~森熊物語~

森熊の創業は大正10年(1921年)2月。森 熊太郎が今治市港町(現・室屋町)に愛媛で初めての表具材料問屋『森商店』を開業しました。

当時を知る関係者は現在、誰もいませんが、開店初日については『大変寒い日でした。朝からお客さんを待っていましたが、夕方まで一人も来られませんでした。夜の8時過ぎに店を閉めようとしたところ、通りがかりの方が”こんな店ができたのか”といって、入ってきました。
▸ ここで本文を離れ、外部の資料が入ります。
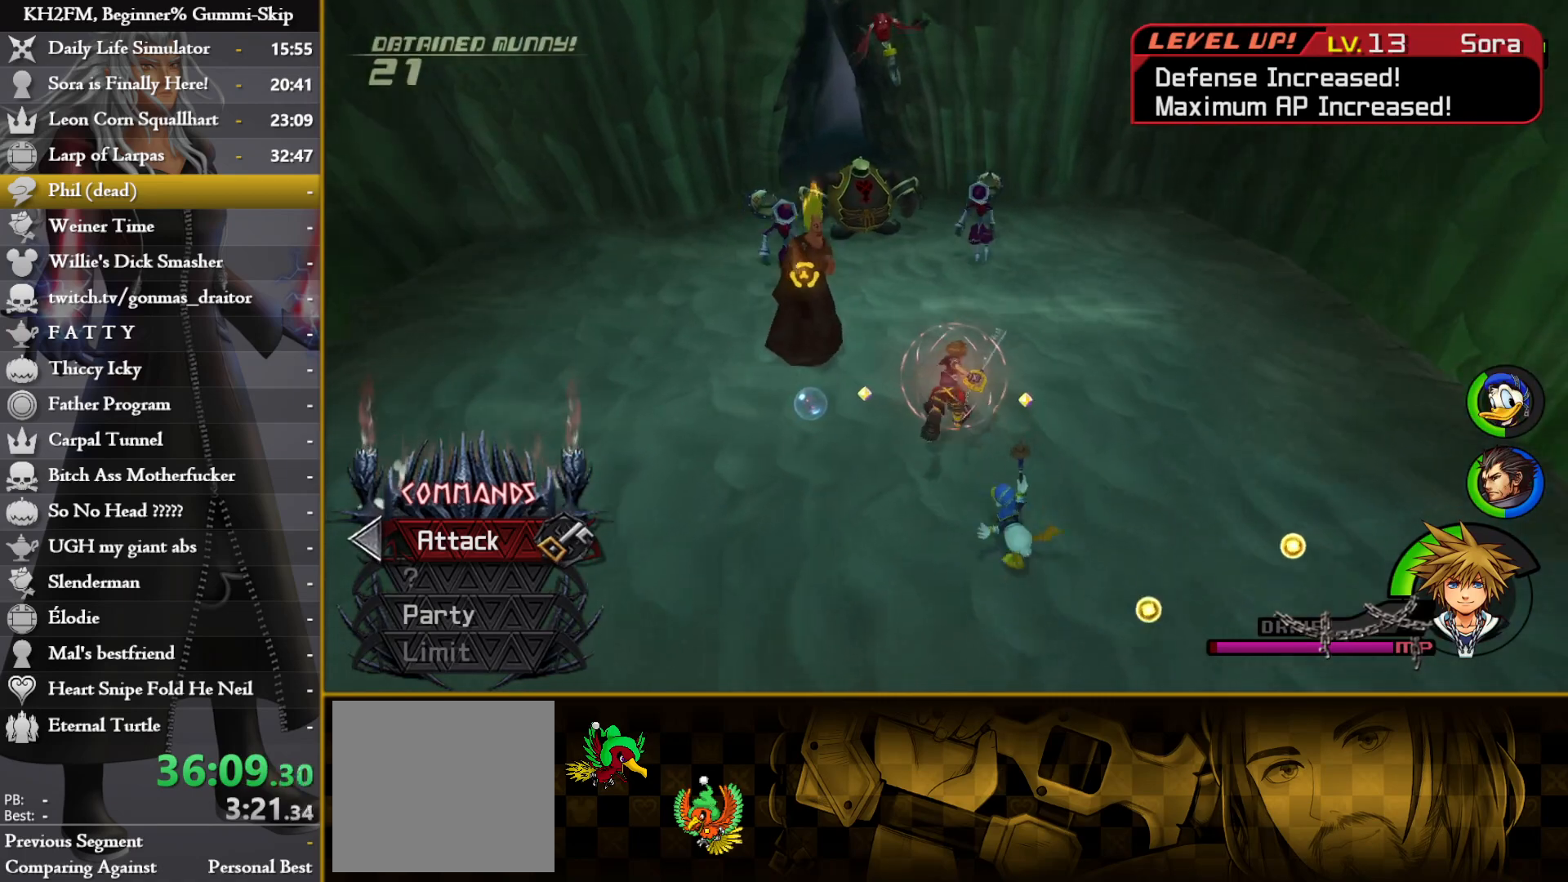
{"buttons": ["CROSS"], "left_stick": "up", "right_stick": "center", "events": [[117, "CIRCLE", "down"], [367, "CIRCLE", "up"], [433, "CROSS", "down"]]}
狭い店内を見たあと、矢筈(やはず=掛け軸を掛ける棒状の道具)を1本買っていただいた』と創業者の妻(昭和53年没)が思い出話をしていました。

屋号は名字をそのまま使用していましたが、お客さんが増えるにしたがって、いつの間にか名前の一字と合わせて”森熊さん”と呼ばれるようになりました。
ちょっぴり奇妙な屋号ですが、”お客さんが付けてくださった”ということで、『森熊商店』、『株式会社森熊』と時代に応じて屋号は
変わりましたが、『森熊』という名前は変更しないというのが後継者への引継事項となっています。

戦中、戦後の大変な時期の仕入は品不足で困難を極めていました。当時はほとんど大阪で仕入れていたのですが、仕入に行くたびに、必ず、次回の仕入れ分まで支払うという商法で材料を確保し、なんとか問屋業を続けることができました。大きく飛躍したのは、昭和30年代の中頃。壁紙が登場した際、『貼る』という作業は表具屋さんならできるということで、森熊にも取り扱う話が持ち込まれ、四国で初めての壁紙問屋となりました。その後の壁紙の普及は目を見張るものがあり、日本では現在、年間7億㎡が生産されています。

壁紙を起爆剤に、森熊は昭和40年代の終わりには、表具、壁紙に加え、いち早く床材、窓材のいわゆるインテリア商品全般を取り扱うようになり、販路も四国全域に拡大し、豊かな生活空間づくりに会社を挙げて取り組んでいます。